- **RECORDS SUPPLIED**:
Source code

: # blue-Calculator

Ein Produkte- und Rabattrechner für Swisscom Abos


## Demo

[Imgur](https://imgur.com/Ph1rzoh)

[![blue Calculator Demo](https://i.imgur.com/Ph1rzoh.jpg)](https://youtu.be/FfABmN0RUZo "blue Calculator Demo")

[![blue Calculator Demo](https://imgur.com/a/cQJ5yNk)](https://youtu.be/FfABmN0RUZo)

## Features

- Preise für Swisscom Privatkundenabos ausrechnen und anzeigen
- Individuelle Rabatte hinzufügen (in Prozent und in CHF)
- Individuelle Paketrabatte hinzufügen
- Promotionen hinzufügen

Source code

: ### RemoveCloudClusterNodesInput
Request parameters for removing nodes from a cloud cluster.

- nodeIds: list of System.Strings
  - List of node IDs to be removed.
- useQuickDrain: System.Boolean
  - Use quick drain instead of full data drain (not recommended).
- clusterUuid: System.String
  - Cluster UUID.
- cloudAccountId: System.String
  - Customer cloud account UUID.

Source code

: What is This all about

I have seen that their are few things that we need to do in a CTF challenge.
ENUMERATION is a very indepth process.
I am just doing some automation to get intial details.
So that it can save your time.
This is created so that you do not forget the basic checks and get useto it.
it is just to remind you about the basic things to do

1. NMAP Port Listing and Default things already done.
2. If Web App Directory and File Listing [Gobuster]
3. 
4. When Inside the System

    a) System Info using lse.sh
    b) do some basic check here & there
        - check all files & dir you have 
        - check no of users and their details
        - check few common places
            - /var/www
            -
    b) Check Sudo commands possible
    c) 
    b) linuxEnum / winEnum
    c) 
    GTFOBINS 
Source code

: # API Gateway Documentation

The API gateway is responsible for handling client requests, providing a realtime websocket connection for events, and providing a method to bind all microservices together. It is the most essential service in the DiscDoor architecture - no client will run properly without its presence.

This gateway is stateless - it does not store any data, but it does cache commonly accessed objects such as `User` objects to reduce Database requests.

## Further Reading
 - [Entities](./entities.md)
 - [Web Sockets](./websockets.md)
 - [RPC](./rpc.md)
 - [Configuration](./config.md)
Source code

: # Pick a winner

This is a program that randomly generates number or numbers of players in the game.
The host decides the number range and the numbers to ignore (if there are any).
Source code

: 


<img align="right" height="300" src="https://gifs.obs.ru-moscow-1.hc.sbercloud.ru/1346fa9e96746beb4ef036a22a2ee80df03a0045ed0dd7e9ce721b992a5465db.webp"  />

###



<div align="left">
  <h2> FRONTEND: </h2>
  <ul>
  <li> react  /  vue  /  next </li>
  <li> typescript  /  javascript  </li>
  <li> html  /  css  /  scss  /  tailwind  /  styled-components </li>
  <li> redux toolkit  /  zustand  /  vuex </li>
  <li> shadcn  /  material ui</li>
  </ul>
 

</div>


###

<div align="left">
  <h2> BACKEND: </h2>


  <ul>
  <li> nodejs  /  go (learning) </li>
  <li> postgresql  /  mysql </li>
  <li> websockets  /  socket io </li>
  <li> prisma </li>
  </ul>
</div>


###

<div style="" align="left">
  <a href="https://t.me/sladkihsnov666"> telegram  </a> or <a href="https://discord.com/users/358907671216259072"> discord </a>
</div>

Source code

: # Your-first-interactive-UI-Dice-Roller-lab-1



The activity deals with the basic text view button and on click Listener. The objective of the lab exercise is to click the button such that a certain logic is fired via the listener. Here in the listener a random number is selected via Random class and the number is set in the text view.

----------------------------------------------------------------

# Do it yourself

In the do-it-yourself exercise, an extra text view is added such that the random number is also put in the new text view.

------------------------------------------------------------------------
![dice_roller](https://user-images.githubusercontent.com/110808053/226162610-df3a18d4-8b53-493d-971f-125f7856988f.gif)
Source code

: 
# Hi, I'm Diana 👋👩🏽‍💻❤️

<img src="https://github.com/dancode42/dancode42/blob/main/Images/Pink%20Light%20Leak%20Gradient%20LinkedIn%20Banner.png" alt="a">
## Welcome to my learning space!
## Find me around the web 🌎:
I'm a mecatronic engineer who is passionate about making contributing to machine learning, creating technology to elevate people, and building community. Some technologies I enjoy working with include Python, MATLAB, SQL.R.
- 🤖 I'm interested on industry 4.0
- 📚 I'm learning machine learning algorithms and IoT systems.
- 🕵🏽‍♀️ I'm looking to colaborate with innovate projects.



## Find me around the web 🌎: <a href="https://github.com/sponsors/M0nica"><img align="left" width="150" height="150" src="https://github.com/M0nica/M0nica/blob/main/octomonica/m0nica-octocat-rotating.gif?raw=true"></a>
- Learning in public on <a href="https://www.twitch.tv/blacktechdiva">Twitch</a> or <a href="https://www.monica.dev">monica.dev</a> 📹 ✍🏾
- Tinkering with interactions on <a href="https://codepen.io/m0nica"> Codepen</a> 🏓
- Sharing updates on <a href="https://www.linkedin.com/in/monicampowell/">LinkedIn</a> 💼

- **EXERCISE DIRECTIONS**:
Output each line of the records above exactly.

- **RESPONSE**:
Source code

: # blue-Calculator

Ein Produkte- und Rabattrechner für Swisscom Abos


## Demo

[Imgur](https://imgur.com/Ph1rzoh)

[![blue Calculator Demo](https://i.imgur.com/Ph1rzoh.jpg)](https://youtu.be/FfABmN0RUZo "blue Calculator Demo")

[![blue Calculator Demo](https://imgur.com/a/cQJ5yNk)](https://youtu.be/FfABmN0RUZo)

## Features

- Preise für Swisscom Privatkundenabos ausrechnen und anzeigen
- Individuelle Rabatte hinzufügen (in Prozent und in CHF)
- Individuelle Paketrabatte hinzufügen
- Promotionen hinzufügen

Source code

: ### RemoveCloudClusterNodesInput
Request parameters for removing nodes from a cloud cluster.

- nodeIds: list of System.Strings
  - List of node IDs to be removed.
- useQuickDrain: System.Boolean
  - Use quick drain instead of full data drain (not recommended).
- clusterUuid: System.String
  - Cluster UUID.
- cloudAccountId: System.String
  - Customer cloud account UUID.

Source code

: What is This all about

I have seen that their are few things that we need to do in a CTF challenge.
ENUMERATION is a very indepth process.
I am just doing some automation to get intial details.
So that it can save your time.
This is created so that you do not forget the basic checks and get useto it.
it is just to remind you about the basic things to do

1. NMAP Port Listing and Default things already done.
2. If Web App Directory and File Listing [Gobuster]
3. 
4. When Inside the System

    a) System Info using lse.sh
    b) do some basic check here & there
        - check all files & dir you have 
        - check no of users and their details
        - check few common places
            - /var/www
            -
    b) Check Sudo commands possible
    c) 
    b) linuxEnum / winEnum
    c) 
    GTFOBINS 
Source code

: # API Gateway Documentation

The API gateway is responsible for handling client requests, providing a realtime websocket connection for events, and providing a method to bind all microservices together. It is the most essential service in the DiscDoor architecture - no client will run properly without its presence.

This gateway is stateless - it does not store any data, but it does cache commonly accessed objects such as `User` objects to reduce Database requests.

## Further Reading
 - [Entities](./entities.md)
 - [Web Sockets](./websockets.md)
 - [RPC](./rpc.md)
 - [Configuration](./config.md)
Source code

: # Pick a winner

This is a program that randomly generates number or numbers of players in the game.
The host decides the number range and the numbers to ignore (if there are any).
Source code

: 


<img align="right" height="300" src="https://gifs.obs.ru-moscow-1.hc.sbercloud.ru/1346fa9e96746beb4ef036a22a2ee80df03a0045ed0dd7e9ce721b992a5465db.webp"  />

###



<div align="left">
  <h2> FRONTEND: </h2>
  <ul>
  <li> react  /  vue  /  next </li>
  <li> typescript  /  javascript  </li>
  <li> html  /  css  /  scss  /  tailwind  /  styled-components </li>
  <li> redux toolkit  /  zustand  /  vuex </li>
  <li> shadcn  /  material ui</li>
  </ul>
 

</div>


###

<div align="left">
  <h2> BACKEND: </h2>


  <ul>
  <li> nodejs  /  go (learning) </li>
  <li> postgresql  /  mysql </li>
  <li> websockets  /  socket io </li>
  <li> prisma </li>
  </ul>
</div>


###

<div style="" align="left">
  <a href="https://t.me/sladkihsnov666"> telegram  </a> or <a href="https://discord.com/users/358907671216259072"> discord </a>
</div>

Source code

: # Your-first-interactive-UI-Dice-Roller-lab-1



The activity deals with the basic text view button and on click Listener. The objective of the lab exercise is to click the button such that a certain logic is fired via the listener. Here in the listener a random number is selected via Random class and the number is set in the text view.

----------------------------------------------------------------

# Do it yourself

In the do-it-yourself exercise, an extra text view is added such that the random number is also put in the new text view.

------------------------------------------------------------------------
![dice_roller](https://user-images.githubusercontent.com/110808053/226162610-df3a18d4-8b53-493d-971f-125f7856988f.gif)
Source code

: 
# Hi, I'm Diana 👋👩🏽‍💻❤️

<img src="https://github.com/dancode42/dancode42/blob/main/Images/Pink%20Light%20Leak%20Gradient%20LinkedIn%20Banner.png" alt="a">
## Welcome to my learning space!
## Find me around the web 🌎:
I'm a mecatronic engineer who is passionate about making contributing to machine learning, creating technology to elevate people, and building community. Some technologies I enjoy working with include Python, MATLAB, SQL.R.
- 🤖 I'm interested on industry 4.0
- 📚 I'm learning machine learning algorithms and IoT systems.
- 🕵🏽‍♀️ I'm looking to colaborate with innovate projects.



## Find me around the web 🌎: <a href="https://github.com/sponsors/M0nica"><img align="left" width="150" height="150" src="https://github.com/M0nica/M0nica/blob/main/octomonica/m0nica-octocat-rotating.gif?raw=true"></a>
- Learning in public on <a href="https://www.twitch.tv/blacktechdiva">Twitch</a> or <a href="https://www.monica.dev">monica.dev</a> 📹 ✍🏾
- Tinkering with interactions on <a href="https://codepen.io/m0nica"> Codepen</a> 🏓
- Sharing updates on <a href="https://www.linkedin.com/in/monicampowell/">LinkedIn</a> 💼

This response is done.